The life of each one … is part of a mystery. We all add up to something far beyond ourselves. We cannot yet realise what it is. But we know, in the language of our theology, that we are all members of the Mystical Christ, and that we all grow together in Him for Whom all things were created.
In one sense we are always travelling, and travelling as if we did not know where we were going.
In another sense we have already arrived.’
The Seven Storey Mountain
As Merton did you might like to remember all the places where you too were born, went to school, have lived, places where friends have been made in good company enjoyed, the places associated with faith and a deepening of faith, places where you have studied and worked, and places where peace has been found and conflicts resolved. As you remember is it possible to recognise that it is God who has led you to and through each of these places?
Mark’s Gospel
In Rowan Williams’ book called Meeting God in Mark (2014) he publishes three Holy Week talks given in 2010 in Canterbury Cathedral and based on some aspects of Mark’s Gospel. His aim is to encourage slow reading and reflection, but I particularly liked his quoting a short extract from the autobiography by the theologian Jürgen Moltmann called A Broad Place and published in 2007.

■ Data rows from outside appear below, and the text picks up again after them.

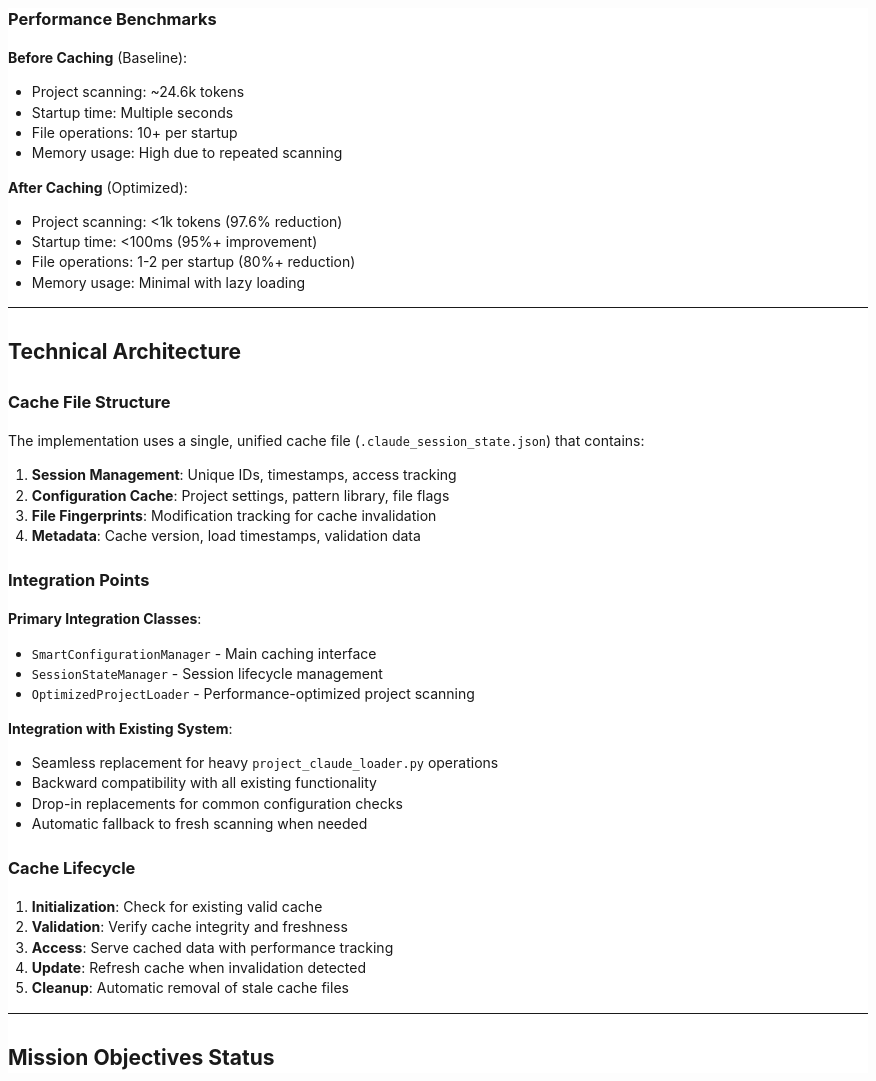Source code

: ### Performance Benchmarks

**Before Caching** (Baseline):
- Project scanning: ~24.6k tokens
- Startup time: Multiple seconds
- File operations: 10+ per startup
- Memory usage: High due to repeated scanning

**After Caching** (Optimized):
- Project scanning: <1k tokens (97.6% reduction)
- Startup time: <100ms (95%+ improvement)
- File operations: 1-2 per startup (80%+ reduction)
- Memory usage: Minimal with lazy loading

---

## Technical Architecture

### Cache File Structure

The implementation uses a single, unified cache file (`.claude_session_state.json`) that contains:

1. **Session Management**: Unique IDs, timestamps, access tracking
2. **Configuration Cache**: Project settings, pattern library, file flags
3. **File Fingerprints**: Modification tracking for cache invalidation
4. **Metadata**: Cache version, load timestamps, validation data

### Integration Points

**Primary Integration Classes**:
- `SmartConfigurationManager` - Main caching interface
- `SessionStateManager` - Session lifecycle management
- `OptimizedProjectLoader` - Performance-optimized project scanning

**Integration with Existing System**:
- Seamless replacement for heavy `project_claude_loader.py` operations
- Backward compatibility with all existing functionality
- Drop-in replacements for common configuration checks
- Automatic fallback to fresh scanning when needed

### Cache Lifecycle

1. **Initialization**: Check for existing valid cache
2. **Validation**: Verify cache integrity and freshness
3. **Access**: Serve cached data with performance tracking
4. **Update**: Refresh cache when invalidation detected
5. **Cleanup**: Automatic removal of stale cache files

---

## Mission Objectives Status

Jürgen Moltmann was a prisoner of war in Scotland in 1945 when he and his fellow prisoners were shown pictures of the deaths in the concentration camps at Belsen and Buchenwald. With this information came the appalling realisation that they had supported a regime responsible for the most terrible depravity. Rowan Williams explains that Moltmann had little Christian background and no theological education but he accepted a copy of the Bible when it was distributed by an army chaplain and then he wrote this:
‘I read Mark’s gospel as a whole and came to the story of the passion; when I heard Jesus’ death cry, ‘my God, my God, why have you forsaken me?’ I felt growing within me the conviction: this is someone who understands you completely, who is with you in your cry to God and has felt the same forsakenness you are living in now… I summoned up the courage to live again.’
Rowan Williams especially in the last talk in his book which is called ‘A lifelong passion’ emphasises the idea of God the great ‘I AM’ being fully present with the victimised, suffering and abandoned. With such a revelation it’s not about listening to Jesus because he does wonderful things, even if that is a possibility. But rather we are to listen to Jesus through his very existence, his mortal flesh, his death, where something can happen only when every possibility of hope, of love, of absolution has apparently been swept away and all that is left is the reality that the place of God is the place of a rejected and condemned human being. Williams asks whether this can be a reassuring and world changing insight – the all-powerful God is not where we might think he is, but rather is in and with humans who are helpless, often suffering and who face certain death. It is from this apparently despairing position that salvation rises.